Search code examples
tmquanteda

Error when importing tm Vcorpus into Quanteda corpus


This code snippet worked just fine until I decided to update R(3.6.3) and RStudio(1.2.5042) yesterday, though it is not obvious to me that is the source of the problem.

In a nutshell, I convert 91 pdf files into a volatile corpus named Vcorp and confirm that I created a volatile corpus as follows:

> Vcorp <- VCorpus(VectorSource(citiesText)) 
> class(Vcorp)
[1] "VCorpus" "Corpus" 

Then I attempt to import this tm Vcorpus into quanteda, but keep getting an error message, which I did not get before (eg the day before the update).

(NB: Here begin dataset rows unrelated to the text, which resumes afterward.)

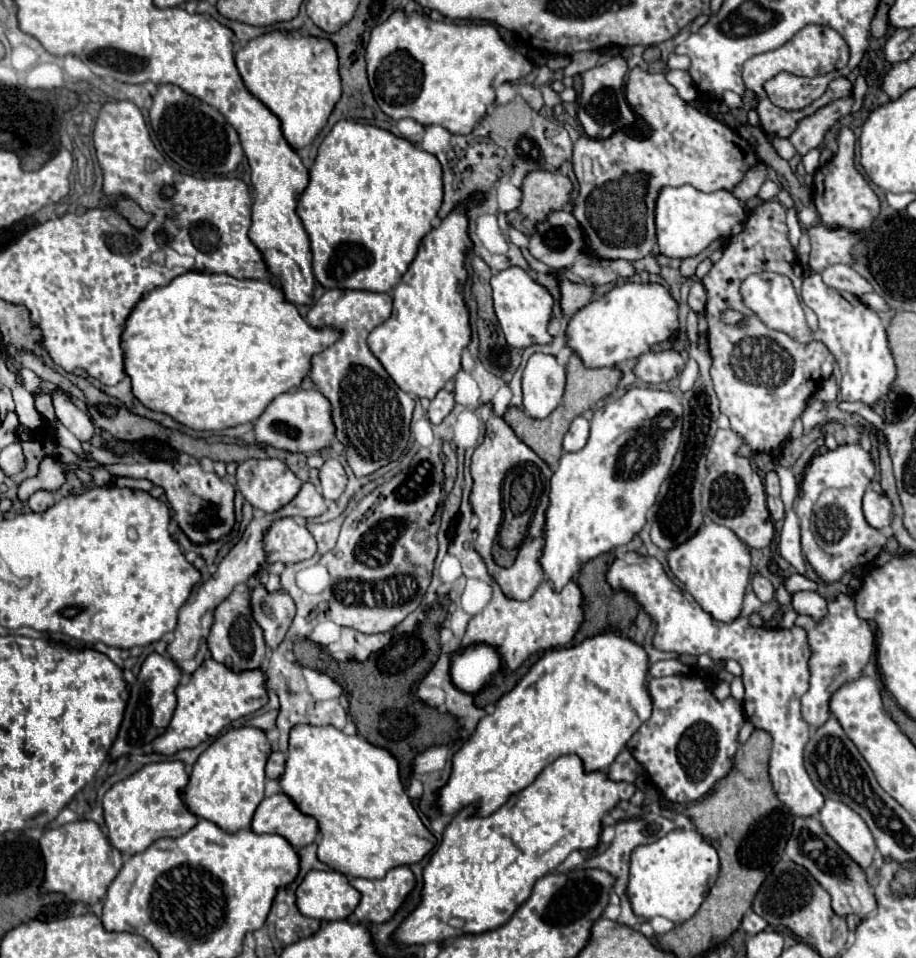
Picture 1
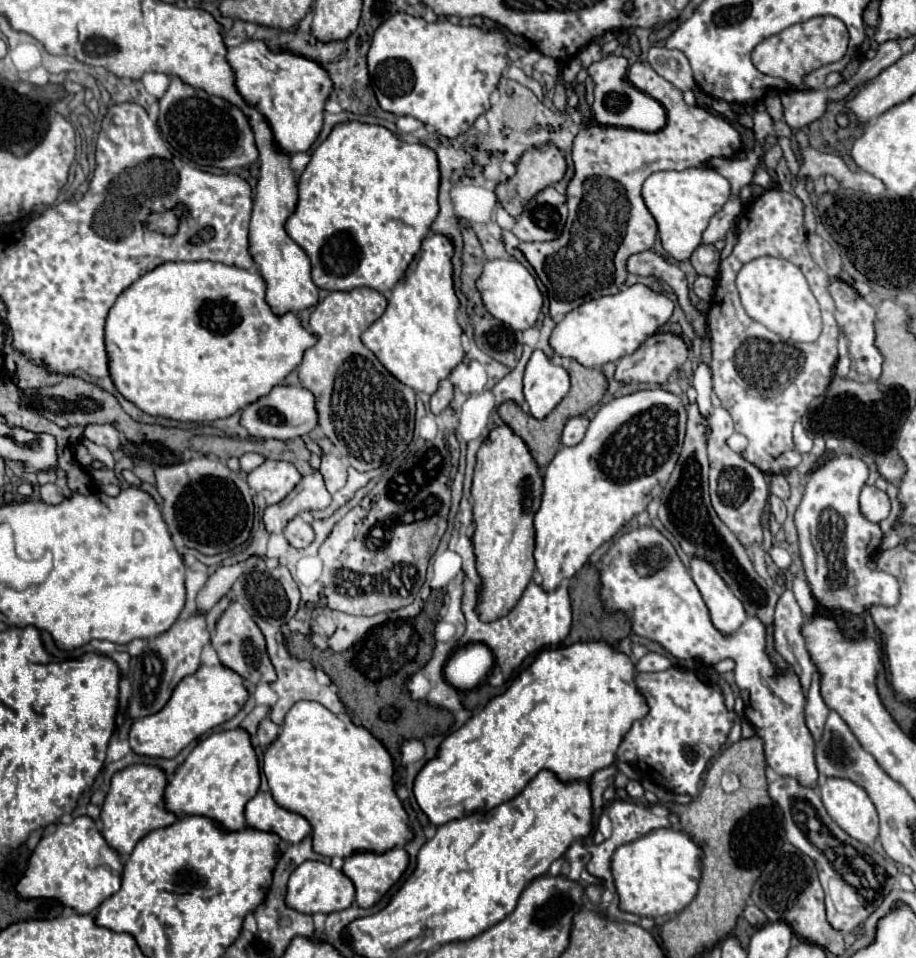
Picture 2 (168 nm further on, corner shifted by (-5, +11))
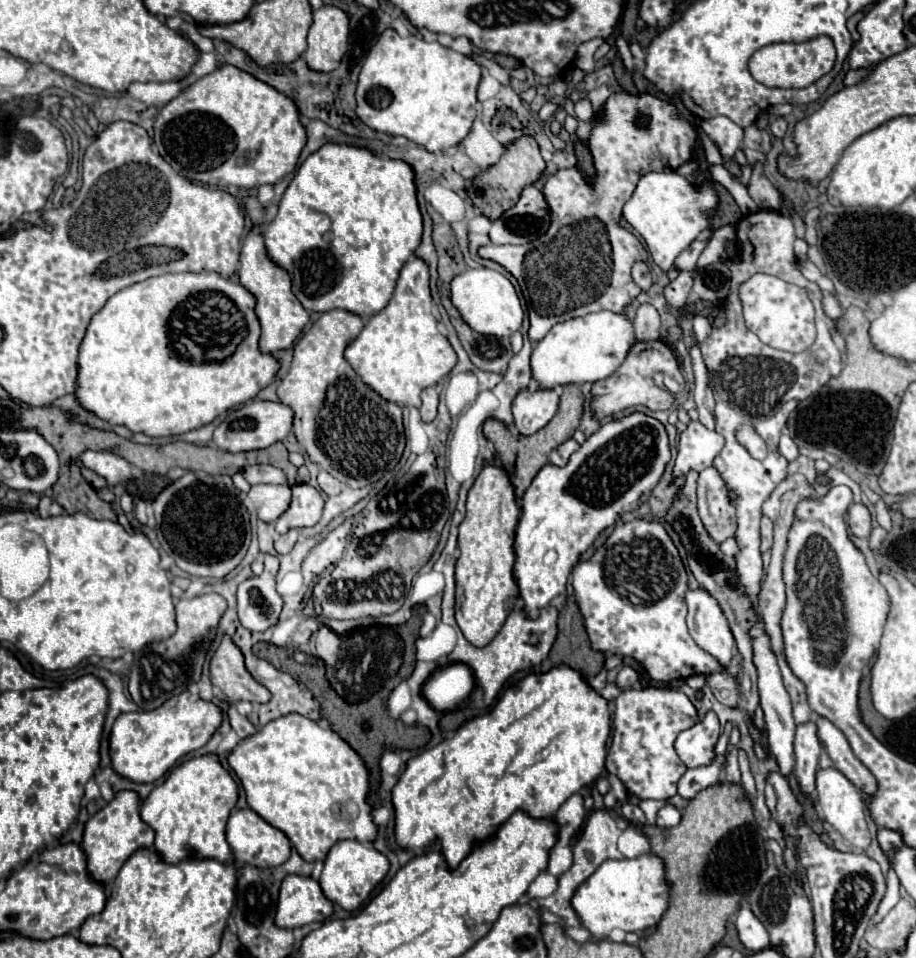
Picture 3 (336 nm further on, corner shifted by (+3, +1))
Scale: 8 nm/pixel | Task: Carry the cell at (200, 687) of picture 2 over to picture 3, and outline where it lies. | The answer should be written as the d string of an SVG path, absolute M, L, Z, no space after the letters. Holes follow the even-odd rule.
M182 692L160 708L150 712L134 712L118 716L112 732L110 732L110 758L112 768L122 778L130 778L132 782L146 784L162 778L182 756L192 750L202 748L210 736L218 730L222 720L220 710L212 702L196 700L190 702L188 692Z

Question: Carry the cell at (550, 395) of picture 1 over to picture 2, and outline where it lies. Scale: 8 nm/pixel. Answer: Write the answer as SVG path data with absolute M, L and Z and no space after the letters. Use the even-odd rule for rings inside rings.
M534 350L524 372L524 396L534 418L548 416L568 394L570 374L554 364L542 350Z

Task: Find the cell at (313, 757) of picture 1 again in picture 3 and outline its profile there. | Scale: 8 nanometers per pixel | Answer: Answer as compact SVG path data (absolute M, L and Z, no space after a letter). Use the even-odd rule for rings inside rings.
M286 714L240 740L228 754L228 764L244 786L248 806L284 832L304 860L324 860L338 840L368 844L376 838L368 804L368 770L332 728L322 728L300 714Z

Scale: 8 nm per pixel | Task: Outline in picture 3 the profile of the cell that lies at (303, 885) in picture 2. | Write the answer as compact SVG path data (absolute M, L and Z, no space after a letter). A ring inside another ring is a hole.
M286 876L280 888L276 926L298 928L318 924L330 918L332 902L322 894L322 888L312 878Z

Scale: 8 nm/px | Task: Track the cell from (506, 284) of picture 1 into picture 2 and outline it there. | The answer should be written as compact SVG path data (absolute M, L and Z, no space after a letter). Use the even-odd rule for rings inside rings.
M488 260L476 286L482 292L482 300L488 312L510 328L526 330L538 322L544 306L544 294L536 286L536 280L528 272L528 268L522 266L518 260Z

> data(Vcorp, package = "tm")   
> citiesCorpus <- corpus(Vcorp)
Error in data.frame(..., check.names = FALSE) : 
  arguments imply differing number of rows: 8714, 91 

Any suggestions? Thank you.


Solution

  • Impossible to know the exact problem without a) version information on your packages and b) a reproducible example.

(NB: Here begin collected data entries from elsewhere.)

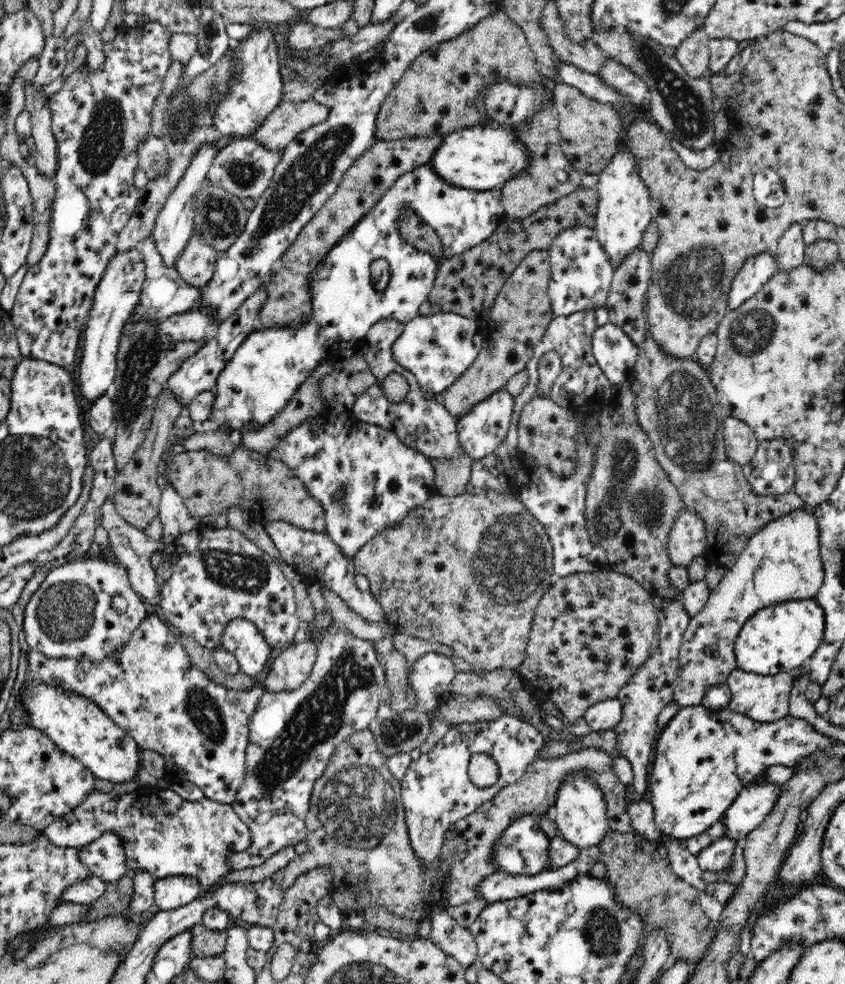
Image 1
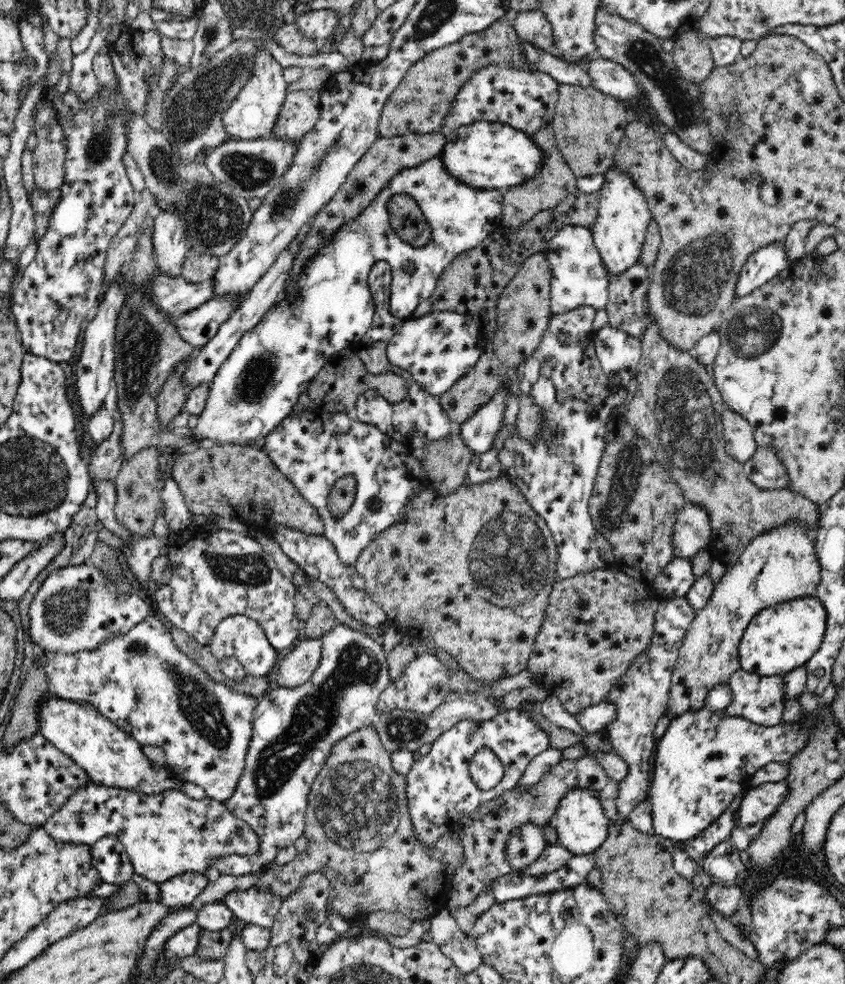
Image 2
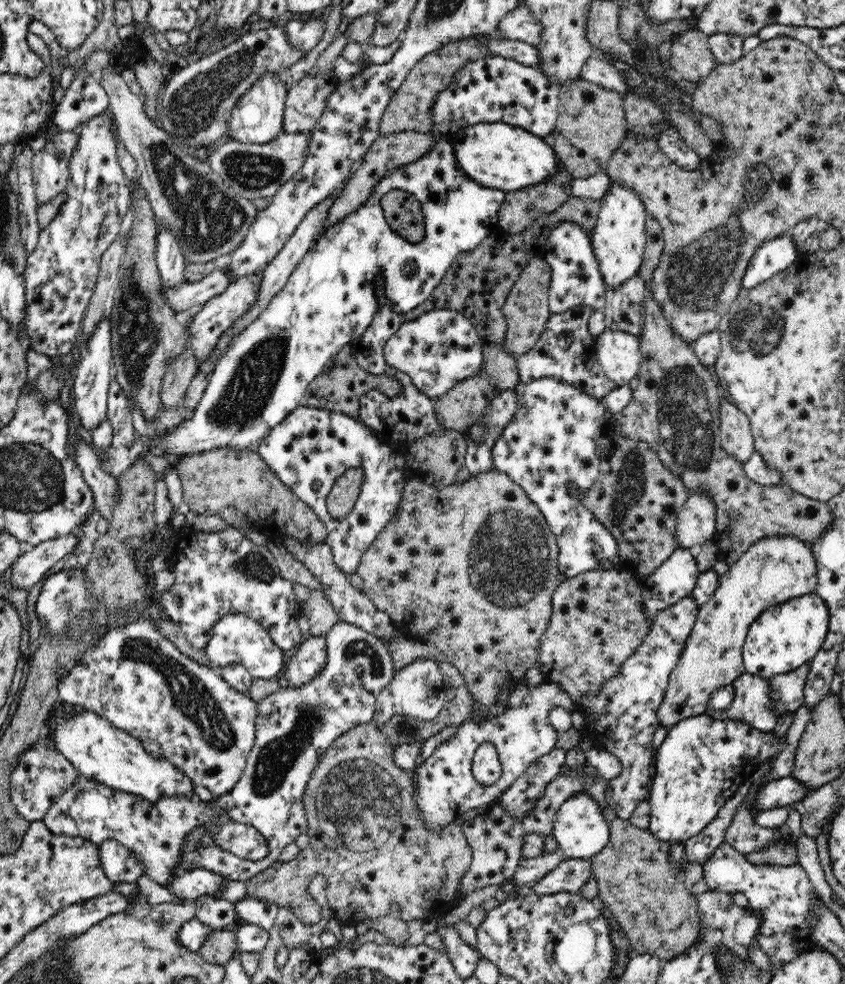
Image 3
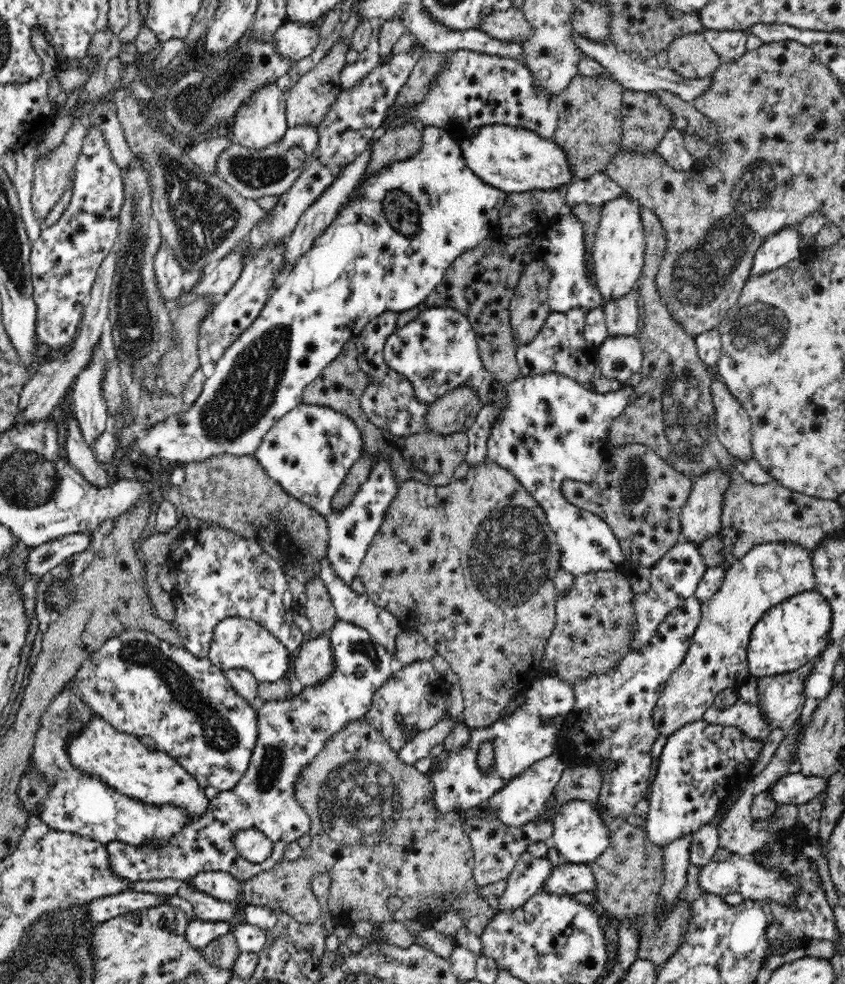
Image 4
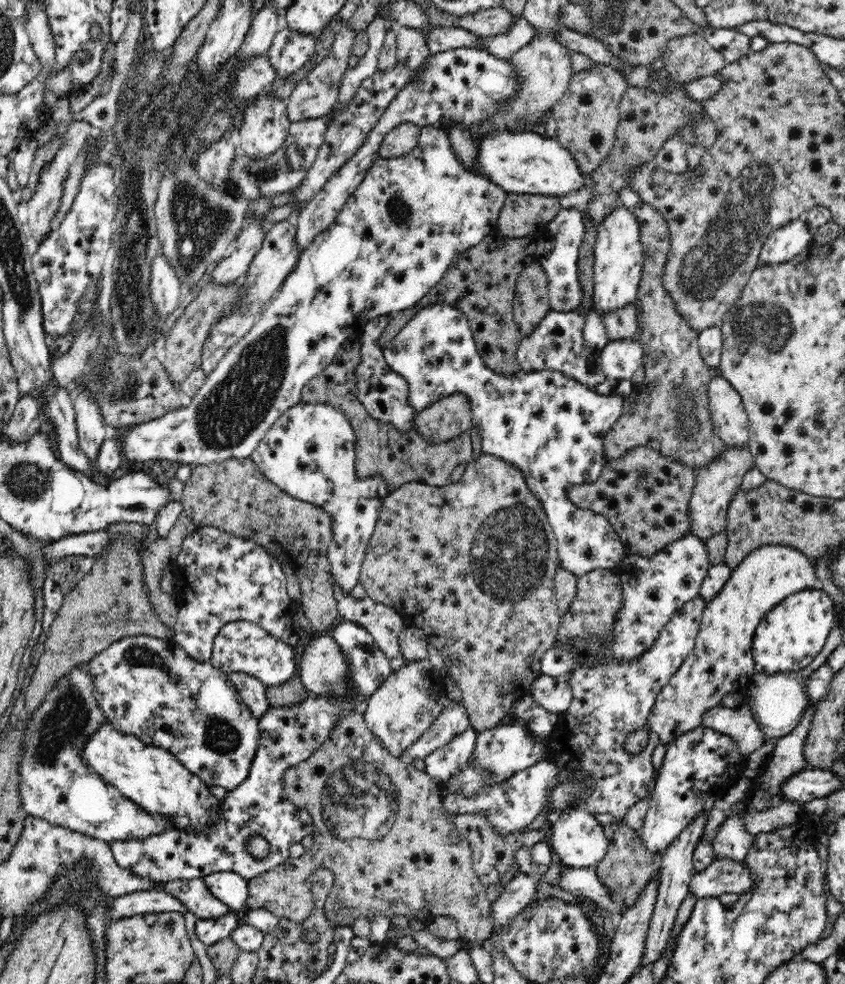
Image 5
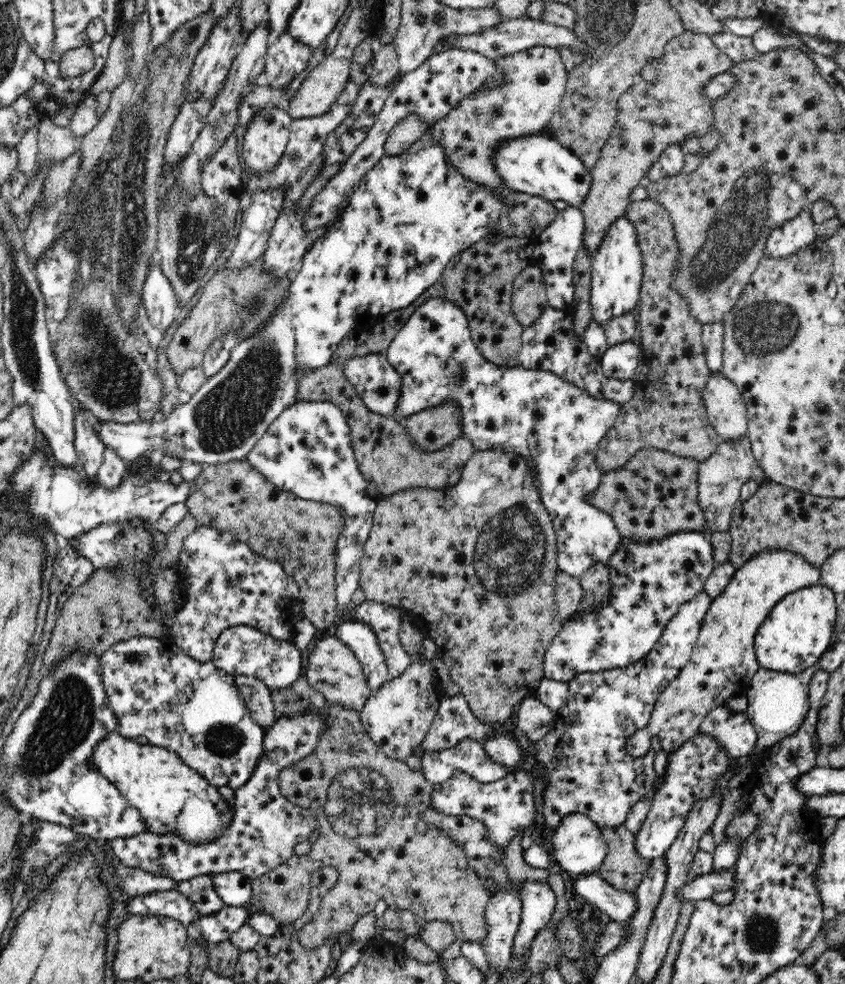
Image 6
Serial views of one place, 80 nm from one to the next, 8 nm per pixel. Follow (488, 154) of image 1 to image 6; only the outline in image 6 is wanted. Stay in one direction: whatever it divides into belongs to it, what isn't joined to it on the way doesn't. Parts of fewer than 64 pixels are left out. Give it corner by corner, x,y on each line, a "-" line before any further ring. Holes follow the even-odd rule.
546,133
501,141
493,155
496,173
508,190
538,196
548,201
564,200
577,206
587,198
592,185
591,171
570,151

    Why use tm at all? You could have created a quanteda corpus directly as:

    corpus(citiesText)
    

    Converting a VCorpus works fine for me.

    library("quanteda")
    ## Package version: 2.0.1
    
    library("tm")
    packageVersion("tm")
    ## [1] ‘0.7.7’
    
    reut21578 <- system.file("texts", "crude", package = "tm")
    VCorp <- VCorpus(
      DirSource(reut21578, mode = "binary"),
      list(reader = readReut21578XMLasPlain)
    )
    
    corpus(VCorp)
    ## Corpus consisting of 20 documents and 16 docvars.
    ## text1 :
    ## "Diamond Shamrock Corp said that effective today it had cut i..."
    ## 
    ## text2 :
    ## "OPEC may be forced to meet before a scheduled June session t..."
    ## 
    ## text3 :
    ## "Texaco Canada said it lowered the contract price it will pay..."
    ## 
    ## text4 :
    ## "Marathon Petroleum Co said it reduced the contract price it ..."
    ## 
    ## text5 :
    ## "Houston Oil Trust said that independent petroleum engineers ..."
    ## 
    ## text6 :
    ## "Kuwait"s Oil Minister, in remarks published today, said ther..."
    ## 
    ## [ reached max_ndoc ... 14 more documents ]